Reproduce the entries word for word, starting at the line containing "Rank the series" and ending at the line containing "Which category has", with both of those lines included. Leave the pictures out of your copy.

→ Data extract
━━━━
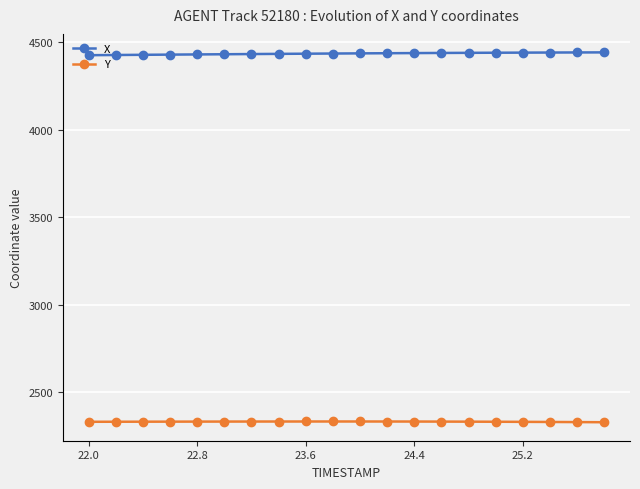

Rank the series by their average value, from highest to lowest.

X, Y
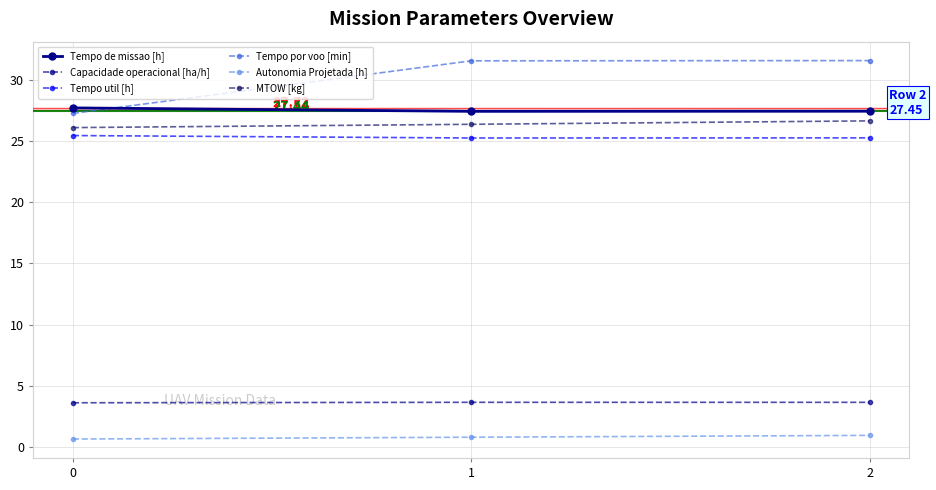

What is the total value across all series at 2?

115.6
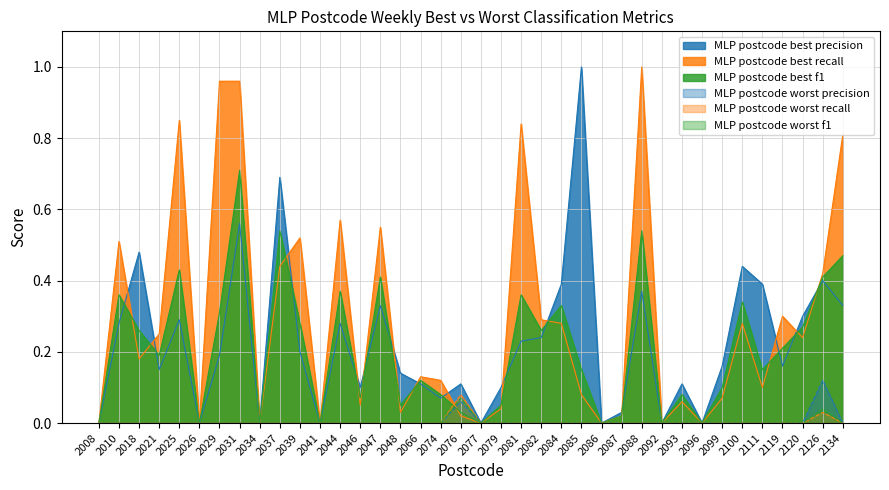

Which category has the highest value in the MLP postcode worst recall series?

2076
━━━━
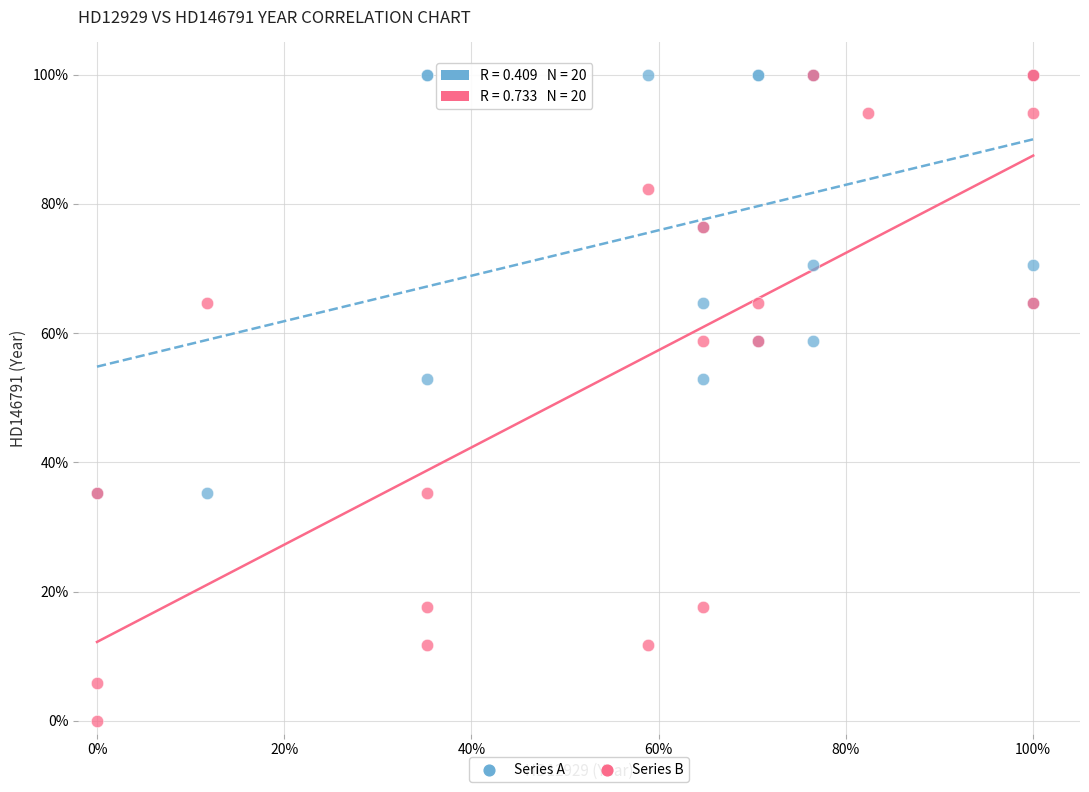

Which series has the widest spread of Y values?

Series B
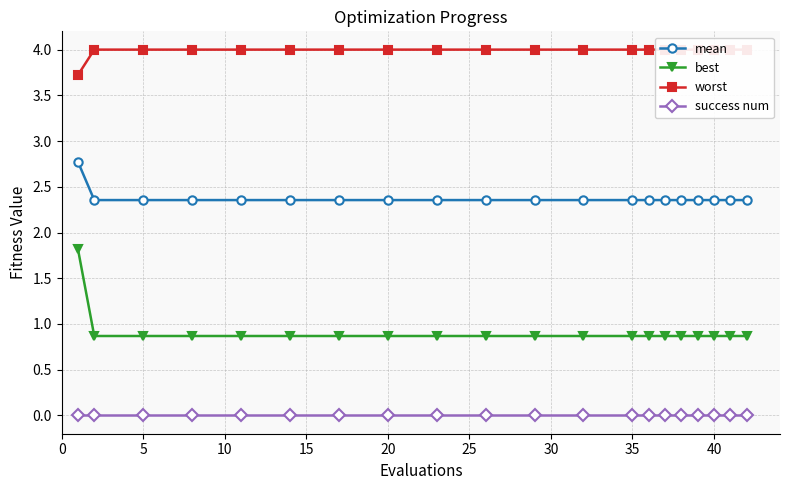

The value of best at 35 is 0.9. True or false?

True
━━━━
→ Answer to the exercise
Rank the series by their average value, from highest to lowest.

X, Y

What is the total value across all series at 2?

115.6

Which category has the highest value in the MLP postcode worst recall series?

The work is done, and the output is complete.